February 18, 2013
Credit: Photo Credit: Michael B. Ing/Airlinersgallerycom
When US Airways tried to merge with United Airlines in 2010, Continental Airlines CEO Jeff Smisek, called his counterpart at United, Glenn Tilton, to persuade him otherwise. “I did not want him to marry the ugly girl,” Smisek said. “I am much prettier.” Smisek was convincing enough then and has been leading the merged United Continental ever since. But now the “ugly girl” has found a partner—the much bigger American Airlines. And with few options left, the 35-year history of consolidation in the U.S. airline industry since deregulation in 1978 takes an unusual turn.
It is unusual in several respects. The new airline—poised to become the largest in the world—will be effectively controlled by management of the far smaller partner, US Airways.
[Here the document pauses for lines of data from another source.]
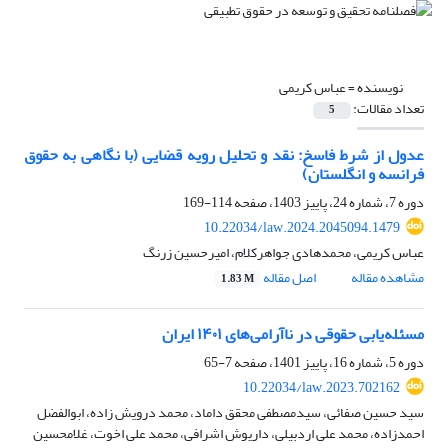
نویسنده =
عباس کریمی
تعداد مقالات:
5
عدول از شرط فاسخ: نقد و تحلیل رویه قضایی (با نگاهی به حقوق
فرانسه و انگلستان)
دوره 7، شماره 24، پاییز 1403، صفحه
114-169
10.22034/law.2024.2045094.1479
عباس کریمی، محمدهادی جواهرکلام، امیرحسین زرنگ
مشاهده مقاله
اصل مقاله
1.83 M
مسئله‌یابی حقوقی در ناآرامی‌های ۱۴۰۱ ایران
دوره 5، شماره 16، پاییز 1401، صفحه
7-65
10.22034/law.2023.702162
سید حسین صفائی، سیدمصطفی محقق داماد، محمد درویش زاده، ابوالفضل
احمدزاده، محمد علی اردبیلی، داریوش اشرافی، محمد علی اخوت، غلامحسین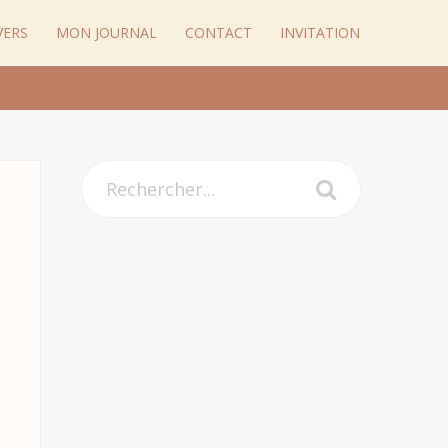
VERS
MON JOURNAL
CONTACT
INVITATION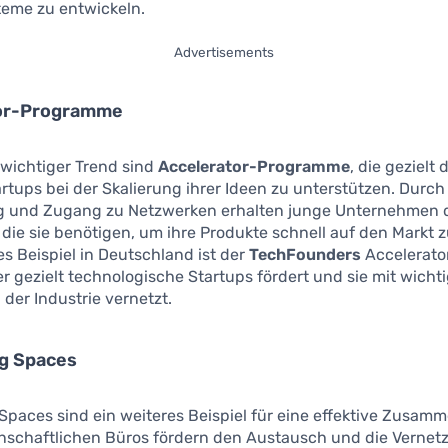
teme zu entwickeln.
Advertisements
or-Programme
 wichtiger Trend sind
Accelerator-Programme
, die gezielt 
artups bei der Skalierung ihrer Ideen zu unterstützen. Durch
g und Zugang zu Netzwerken erhalten junge Unternehmen 
die sie benötigen, um ihre Produkte schnell auf den Markt z
s Beispiel in Deutschland ist der
TechFounders
Accelerator
 gezielt technologische Startups fördert und sie mit wicht
 der Industrie vernetzt.
g Spaces
paces sind ein weiteres Beispiel für eine effektive Zusamm
nschaftlichen Büros fördern den Austausch und die Vernet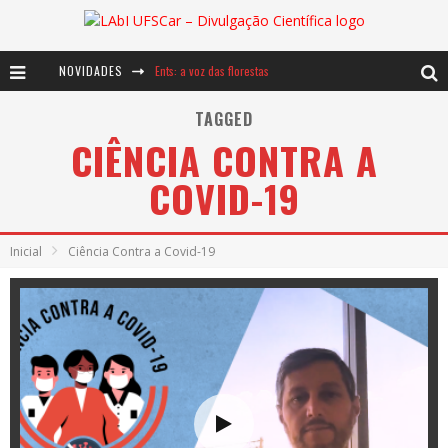
NOVIDADES
Ents: a voz das florestas
Notáveis: Bertha Lutz
TAGGED
CIÊNCIA CONTRA A
Baú de Histórias - A jamais imaginada aventura com os moinhos de vento
COVID-19
Inicial
Ciência Contra a Covid-19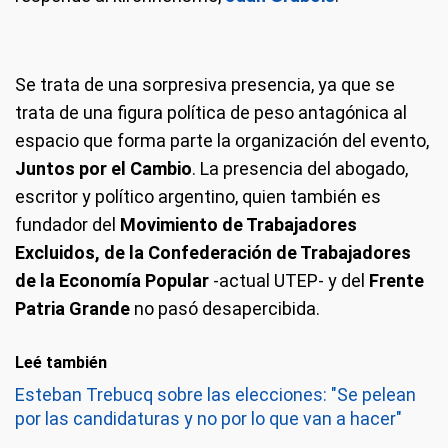
Se trata de una sorpresiva presencia, ya que se
trata de una figura política de peso antagónica al
espacio que forma parte la organización del evento,
Juntos por el Cambio
. La presencia del abogado,
escritor y político argentino, quien también es
fundador del
Movimiento de Trabajadores
Excluidos, de la Confederación de Trabajadores
de la Economía Popular
-actual UTEP- y del
Frente
Patria Grande
no pasó desapercibida.
Leé también
Esteban Trebucq sobre las elecciones: "Se pelean
por las candidaturas y no por lo que van a hacer"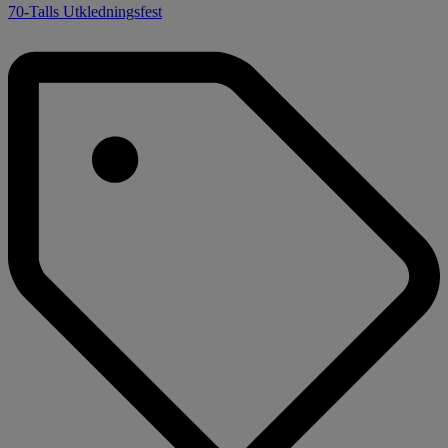
70-Talls Utkledningsfest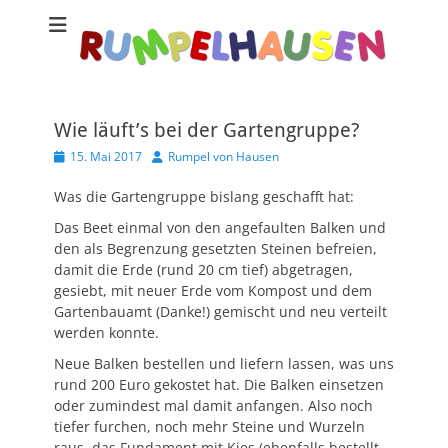
Wie läuft’s bei der Gartengruppe?
Veröffentlicht
Autor
15. Mai 2017
Rumpel von Hausen
am
Was die Gartengruppe bislang geschafft hat:
Das Beet einmal von den angefaulten Balken und
den als Begrenzung gesetzten Steinen befreien,
damit die Erde (rund 20 cm tief) abgetragen,
gesiebt, mit neuer Erde vom Kompost und dem
Gartenbauamt (Danke!) gemischt und neu verteilt
werden konnte.
Neue Balken bestellen und liefern lassen, was uns
rund 200 Euro gekostet hat. Die Balken einsetzen
oder zumindest mal damit anfangen. Also noch
tiefer furchen, noch mehr Steine und Wurzeln
raus, das Fundament mit Kies (ebenfalls bestellt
One of the most outspoken characters in the industry and at the same time the longest-serving CEO of any major U.S. carrier, 51-year-old Doug Parker has pushed hard to make the combination happen. The merger is occurring in spite of the fact that American did not want it and arguably needed it less than US Airways. American CEO Tom Horton will remain, as executive chairman, but only until the new company’s first annual general meeting. While unions or shareholders have stood in the way of other mergers, workers and owners/creditors have long been convinced that Parker’s proposal is the way to go, even if American’s management was not.
Union support and management caution may become important factors as the two carriers integrate over the next few years. As convincing as mergers may look on paper, history shows that it is often much tougher to reap the benefits in reality. A lot of mergers in the last three decades did not work as smoothly as the companies involved had hoped. In fact, some argue that while the deals have been beneficial for the industry as a whole, they typically have not been advantageous for the two new partners. And among those on the bleeding edge of consolidation in the past have been American and US Airways.
American bought Trans World Airlines (TWA) out of bankruptcy in 2001 just ahead of the major industry downturn initiated by the Sept. 11, 2001, terrorist attacks in New York and Washington. American subsequently shut down TWA’s St. Louis hub and cut capacity roughly equivalent to the former rival’s size. US Airways itself is an amalgam resulting from a series of takeovers. And it is still struggling to integrate America West, the latest carrier it bolted on, following a deal Parker engineered in 2005.
Among the more strategic issues the new American-US Airways combination must address is the shape of their future network. The carriers will have to resolve competition between US Airways’ hub at Phoenix Sky Harbor International Airport and American’s much larger one at Dallas/Fort Worth International Airport as well as their East Coast hubs used for transatlantic operations, US Airways’ at Philadelphia International Airport and American’s at John F. Kennedy International Airport. Nevertheless, the merged carrier, to be based at American’s Dallas hub, plans to operate more than 6,700 daily flights to 336 destinations in 56 countries without giving up any of the current hubs.
Combining the fleets appears to be the least of the challenges ahead. Although US Airways operates mostly Airbus aircraft, American has already committed to a mixing of its narrowbody fleet, with large concurrent orders of Boeing 737 and Airbus A320-family aircraft, says Craig Jenks of New York-based Airline/Aircraft Projects Inc. In terms of widebodies, a merged carrier would add just one type—the Airbus A330-200/-300. American has simplified its Boeing fleet to 767s and 777s, with 787s scheduled for delivery in 2014. Adding the A330 will carry some cost disadvantages but also some revenue benefits, Jenks notes.
The industry’s poor track record on specific mergers has led many to conclude that they do not eradicate fundamental airline weaknesses. But lately that perception has changed. The combinations of Delta and Northwest Airlines as well as United and Continental, among others, have arguably led to tighter capacity control. Even Southwest Airlines gave up its conservative stance and bought AirTran Airways in 2010.
The Delta-Northwest and United-Continental mergers featured similar divisions in fleet types. Analysts agree their examples—and fleet integration—will prevail over the long term. More broadly, recent precedents bode well for American and US Airways. “The challenges of implementing this merger are all challenges which have been shown to have been surmountable [in previous mergers],” Jenks says. “I do not believe there is a new challenge out there that hasn’t already been addressed.”
The merger represents an evolution—not a revolution—of the competitive landscape of the U.S. airline industry, he adds: “It’s simply a continuation of an existing trend.” Just three U.S. legacy carriers will remain, down from six only a few years ago.